H.R. 1981, the “Protecting Children from Internet Pornographers Act of 2011” was the subject of a hearing today in the Subcommittee on Crime, Terrorism and Homeland Security of the House of Representatives. The bill would require Internet Service Providers to retain customer logs which could be used to reconstruct the Internet activity all subscribers, not just those who are suspected of engaging in criminal conduct.
Under current law, ISPs may be required to preserve records for 90 days at the request of law enforcement in connection with a particular investigation, plus a 90-day extension if the request is renewed. H.R. 1981 would require ISPs to retain everything for 18 months.
H.R. 1981 is unfortunately not a good example of transparency in lawmaking. Although the focus of this legislation is child pornography, as CNET’s Declan McCullagh reported, the bill would permit the use of any stored logs to prosecute any type of crime.
One problem is the bill targets Internet Service Providers, while ignoring smartphones and WiFi networks. Marc Rotenberg of the Electronic Privacy Information Center pointed out at the hearing that an effective bill would have to cast a much wider net.
If this Committee intends for the bill to address the threat from all people using the Internet, it would need to require that every coffee shop require ID before a consumer can browse the web, and establish penalties to prohibit consumers from leaving their own WiFi connections open to the world.

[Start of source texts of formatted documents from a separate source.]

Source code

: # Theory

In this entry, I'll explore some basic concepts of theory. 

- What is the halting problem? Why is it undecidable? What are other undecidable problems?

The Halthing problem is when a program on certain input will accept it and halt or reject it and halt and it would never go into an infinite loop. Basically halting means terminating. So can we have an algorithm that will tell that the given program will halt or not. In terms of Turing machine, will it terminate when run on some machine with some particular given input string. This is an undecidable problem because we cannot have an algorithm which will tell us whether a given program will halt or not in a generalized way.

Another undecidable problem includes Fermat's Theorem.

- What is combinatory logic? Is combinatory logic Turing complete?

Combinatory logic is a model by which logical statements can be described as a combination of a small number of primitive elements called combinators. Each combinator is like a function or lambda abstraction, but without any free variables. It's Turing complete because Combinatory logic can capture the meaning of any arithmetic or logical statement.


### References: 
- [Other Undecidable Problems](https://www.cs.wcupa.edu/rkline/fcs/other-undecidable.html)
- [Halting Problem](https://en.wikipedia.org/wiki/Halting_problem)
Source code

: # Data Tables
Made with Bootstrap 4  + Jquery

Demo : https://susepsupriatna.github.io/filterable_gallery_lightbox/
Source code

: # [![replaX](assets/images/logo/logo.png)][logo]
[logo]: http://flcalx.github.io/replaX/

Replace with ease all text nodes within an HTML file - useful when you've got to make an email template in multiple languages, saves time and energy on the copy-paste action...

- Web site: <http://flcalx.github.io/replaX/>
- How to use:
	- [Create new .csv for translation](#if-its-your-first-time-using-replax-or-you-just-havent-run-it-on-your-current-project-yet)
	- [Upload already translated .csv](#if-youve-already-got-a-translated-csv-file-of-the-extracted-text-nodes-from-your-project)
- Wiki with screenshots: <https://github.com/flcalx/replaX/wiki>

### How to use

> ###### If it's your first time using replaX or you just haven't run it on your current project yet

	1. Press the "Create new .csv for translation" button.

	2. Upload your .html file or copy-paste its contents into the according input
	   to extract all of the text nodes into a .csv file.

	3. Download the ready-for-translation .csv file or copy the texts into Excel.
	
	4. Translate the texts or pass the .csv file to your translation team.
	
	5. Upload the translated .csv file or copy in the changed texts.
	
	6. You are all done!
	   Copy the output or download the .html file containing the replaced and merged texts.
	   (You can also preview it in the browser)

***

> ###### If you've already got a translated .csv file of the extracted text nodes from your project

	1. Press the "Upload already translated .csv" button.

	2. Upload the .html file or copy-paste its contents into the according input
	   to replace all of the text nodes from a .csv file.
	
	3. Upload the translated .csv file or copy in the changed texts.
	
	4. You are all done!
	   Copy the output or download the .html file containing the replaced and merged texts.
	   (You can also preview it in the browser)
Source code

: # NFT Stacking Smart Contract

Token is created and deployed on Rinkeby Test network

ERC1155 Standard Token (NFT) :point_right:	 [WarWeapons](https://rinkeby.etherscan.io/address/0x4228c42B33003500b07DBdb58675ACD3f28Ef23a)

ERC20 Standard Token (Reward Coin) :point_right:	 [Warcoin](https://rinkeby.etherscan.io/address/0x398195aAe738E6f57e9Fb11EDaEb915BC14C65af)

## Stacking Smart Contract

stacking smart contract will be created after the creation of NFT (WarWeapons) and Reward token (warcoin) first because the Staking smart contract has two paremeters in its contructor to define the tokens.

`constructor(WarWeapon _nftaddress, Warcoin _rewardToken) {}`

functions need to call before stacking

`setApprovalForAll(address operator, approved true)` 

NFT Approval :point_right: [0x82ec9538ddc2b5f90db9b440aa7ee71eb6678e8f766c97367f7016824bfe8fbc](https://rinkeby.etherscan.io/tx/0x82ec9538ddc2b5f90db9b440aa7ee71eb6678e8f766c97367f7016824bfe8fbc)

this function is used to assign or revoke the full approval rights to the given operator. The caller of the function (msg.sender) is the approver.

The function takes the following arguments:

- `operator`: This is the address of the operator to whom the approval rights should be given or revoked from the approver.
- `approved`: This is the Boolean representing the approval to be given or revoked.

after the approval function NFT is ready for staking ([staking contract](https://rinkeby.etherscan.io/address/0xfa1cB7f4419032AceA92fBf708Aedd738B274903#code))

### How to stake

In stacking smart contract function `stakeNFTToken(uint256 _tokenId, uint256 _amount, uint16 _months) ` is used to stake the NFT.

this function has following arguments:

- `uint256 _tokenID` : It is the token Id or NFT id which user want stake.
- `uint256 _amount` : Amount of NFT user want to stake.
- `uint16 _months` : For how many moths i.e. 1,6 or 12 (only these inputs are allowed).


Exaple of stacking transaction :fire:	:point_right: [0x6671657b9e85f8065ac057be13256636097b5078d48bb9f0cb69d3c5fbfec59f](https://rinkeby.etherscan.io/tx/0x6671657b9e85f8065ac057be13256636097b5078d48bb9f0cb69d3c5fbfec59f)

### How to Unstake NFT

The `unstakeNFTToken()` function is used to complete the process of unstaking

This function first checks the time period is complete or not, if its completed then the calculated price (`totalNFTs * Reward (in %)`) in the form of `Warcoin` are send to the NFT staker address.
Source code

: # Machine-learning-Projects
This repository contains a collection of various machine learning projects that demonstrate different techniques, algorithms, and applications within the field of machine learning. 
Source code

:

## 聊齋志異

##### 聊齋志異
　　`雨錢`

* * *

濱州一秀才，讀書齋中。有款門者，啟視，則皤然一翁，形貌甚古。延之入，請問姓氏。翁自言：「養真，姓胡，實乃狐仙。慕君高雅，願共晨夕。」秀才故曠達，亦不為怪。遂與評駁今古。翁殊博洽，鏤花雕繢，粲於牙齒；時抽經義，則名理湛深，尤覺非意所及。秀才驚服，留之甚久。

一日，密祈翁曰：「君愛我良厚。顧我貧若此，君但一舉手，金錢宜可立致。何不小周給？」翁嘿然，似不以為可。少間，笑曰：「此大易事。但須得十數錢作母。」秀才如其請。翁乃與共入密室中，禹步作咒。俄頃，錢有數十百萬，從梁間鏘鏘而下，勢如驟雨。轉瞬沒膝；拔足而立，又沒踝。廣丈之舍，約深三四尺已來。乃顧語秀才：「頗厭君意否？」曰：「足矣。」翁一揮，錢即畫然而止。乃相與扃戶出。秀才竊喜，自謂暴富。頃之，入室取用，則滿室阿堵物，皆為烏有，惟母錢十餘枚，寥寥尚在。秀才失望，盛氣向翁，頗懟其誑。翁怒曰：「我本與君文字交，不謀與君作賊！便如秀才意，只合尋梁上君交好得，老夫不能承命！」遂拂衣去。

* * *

Of course, the data will also be a tempting target for hackers. Moreover, it will also be available to civil litigants. At an an oversight hearing on this subject earlier in the year, John B. Morris of the Center for Democracy & Technology said
[W]e understand that the great majority of requests that ISPs and others receive for customer information come not from the government but from private litigants in divorce cases, copyright enforcement actions, and commercial lawsuits.
As I have previously noted, the task of protecting our children has not received the resources it needs in the past. This may still be a problem, according to Morris.
Although no data is publicly available, and law enforcement officials have consistently refused to release information of this type when asked, a common perception in the child safety world is that law enforcement agencies already have far more child pornography cases on their plates than they can investigate and prosecute. In other words, even if a vast data retention regime were imposed on the American Internet industry, and even if data were retained for a lengthy period of time, law enforcement agencies would still not be able to investigate and prosecute more child pornography cases.
The same Internet that makes it easier to distribute child pornography, also provides law enforcement with powerful tools to detect and document crimes against children in real time. If police and prosecutors do not have the resources to take advantage of these opportunities, that ought to be the focus of well-intentioned lawmakers. By getting law enforcement the resources they need we can and should continue to protect the liberties the Constitution guarantees us as Americans by rejecting ill-conceived data retention schemes.